Elsewhere, the Reds got encouraging news. Catcher Jason LaRue, a longtime defensive standout, is having a very good offensive season for a catcher, and at 30 he’s still young enough for the improvement to stick. Third baseman/outfielder Ryan Freel and 2B D’Angelo Jimenez also showed they could be useful, productive players next year.


None of this, of course, involves the Reds’ three best-known players, Ken Griffey Jr., Barry Larkin, and Sean Casey. Much went right with all three this year. Griffey, before yet another season-ending injury, was making a comeback with a vintage season. Larkin was an asset, all told, playing as well as a 40-year-old shortstop can be expected to play. And Casey has had a season that in many years would earn him some MVP support.


The reason I don’t mention the play of these three as positives in the same way I mention that of lifetime minor leaguer Ryan Freel is that what they do is, as the Reds have to their credit realized, basically irrelevant except insofar as it enhances their trade value. Casey, a free agent after next season, is a strong candidate to be dealt this off-season. The Reds are also likely to do nearly anything necessary to get Griffey to an American League team.


And what of Larkin, who has played with dignity and grace for the Reds for 20 seasons, who has won an MVP and a World Series with the team, who has forged a Hall of Fame career in the Queen City and is having his best season in years? He’s been benched so the club can use his playing time to evaluate two fringe prospects, and will likely be brought back for 2005 only if he agrees to another cheap contract like that he’s playing under this year.


This pitiless refusal to allow sentimental attachments to players like native Cincinnatians and future Hall of Famers is something the Mets might pay attention to. If Reds manager Dave Miley can bench Barry Larkin for the good of the team despite all he’s meant to the franchise and city for two decades, why exactly were the grizzled likes of Todd Zeile and Wilson Delgado in yesterday’s Mets lineup?

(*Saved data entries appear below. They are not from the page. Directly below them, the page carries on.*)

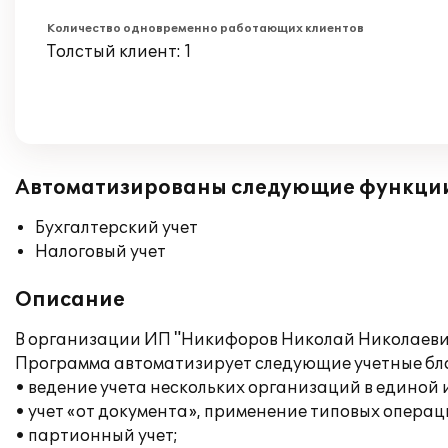
Количество одновременно работающих клиентов
Толстый клиент: 1
Автоматизированы следующие функци
Бухгалтерский учет
Налоговый учет
Описание
В организации ИП "Никифоров Николай Николаевич"
Программа автоматизирует следующие учетные бл
• ведение учета нескольких организаций в единой
• учет «от документа», применение типовых операц
• партионный учет;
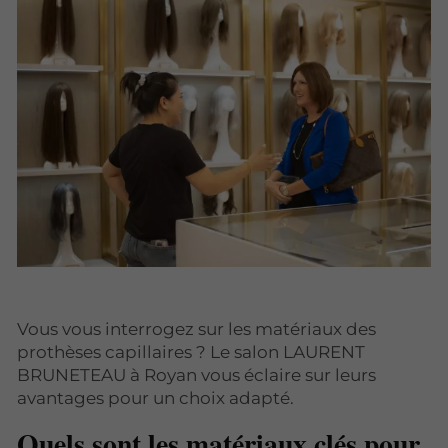
Vous vous interrogez sur les matériaux des
prothèses capillaires ? Le salon LAURENT
BRUNETEAU à Royan vous éclaire sur leurs
avantages pour un choix adapté.
Quels sont les matériaux clés pour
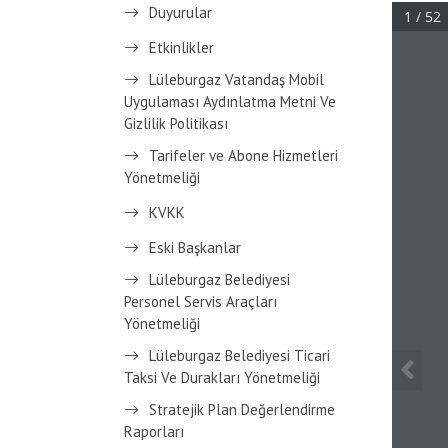
Duyurular
Etkinlikler
Lüleburgaz Vatandaş Mobil
Uygulaması Aydınlatma Metni Ve
Gizlilik Politikası
Tarifeler ve Abone Hizmetleri
Yönetmeliği
KVKK
Eski Başkanlar
Lüleburgaz Belediyesi
Personel Servis Araçları
Yönetmeliği
Lüleburgaz Belediyesi Ticari
Taksi Ve Durakları Yönetmeliği
Stratejik Plan Değerlendirme
Raporları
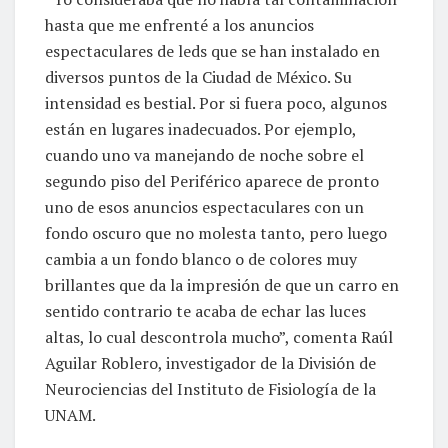
hasta que me enfrenté a los anuncios
espectaculares de leds que se han instalado en
diversos puntos de la Ciudad de México. Su
intensidad es bestial. Por si fuera poco, algunos
están en lugares inadecuados. Por ejemplo,
cuando uno va manejando de noche sobre el
segundo piso del Periférico aparece de pronto
uno de esos anuncios espectaculares con un
fondo oscuro que no molesta tanto, pero luego
cambia a un fondo blanco o de colores muy
brillantes que da la impresión de que un carro en
sentido contrario te acaba de echar las luces
altas, lo cual descontrola mucho”, comenta Raúl
Aguilar Roblero, investigador de la División de
Neurociencias del Instituto de Fisiología de la
UNAM.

If Reds general manager Dave O’Brien is willing to explore trading a (relatively) young, highly productive, and popular player like Casey, why exactly would the Mets hesitate to trade their old, unproductive former stars?


There aren’t really any reasonable answers. The truth is that the Reds have, in large part because of a bullpen that’s given up about 60 runs more than an average bullpen and injuries not only to Griffey but to outfielder Austin Kearns, had a bad season despite a first half in which they exceeded expectations. But rather than try to pretend that they’re a contender, they have decided to use their valuable playing and instructional time on players who will help the team next year.


I suppose that might be said of the Mets; but if John Franco and Wilson Delgado represent next year (and of course they quite possibly do) the team has fallen farther, faster, than anyone would have dreamed possible.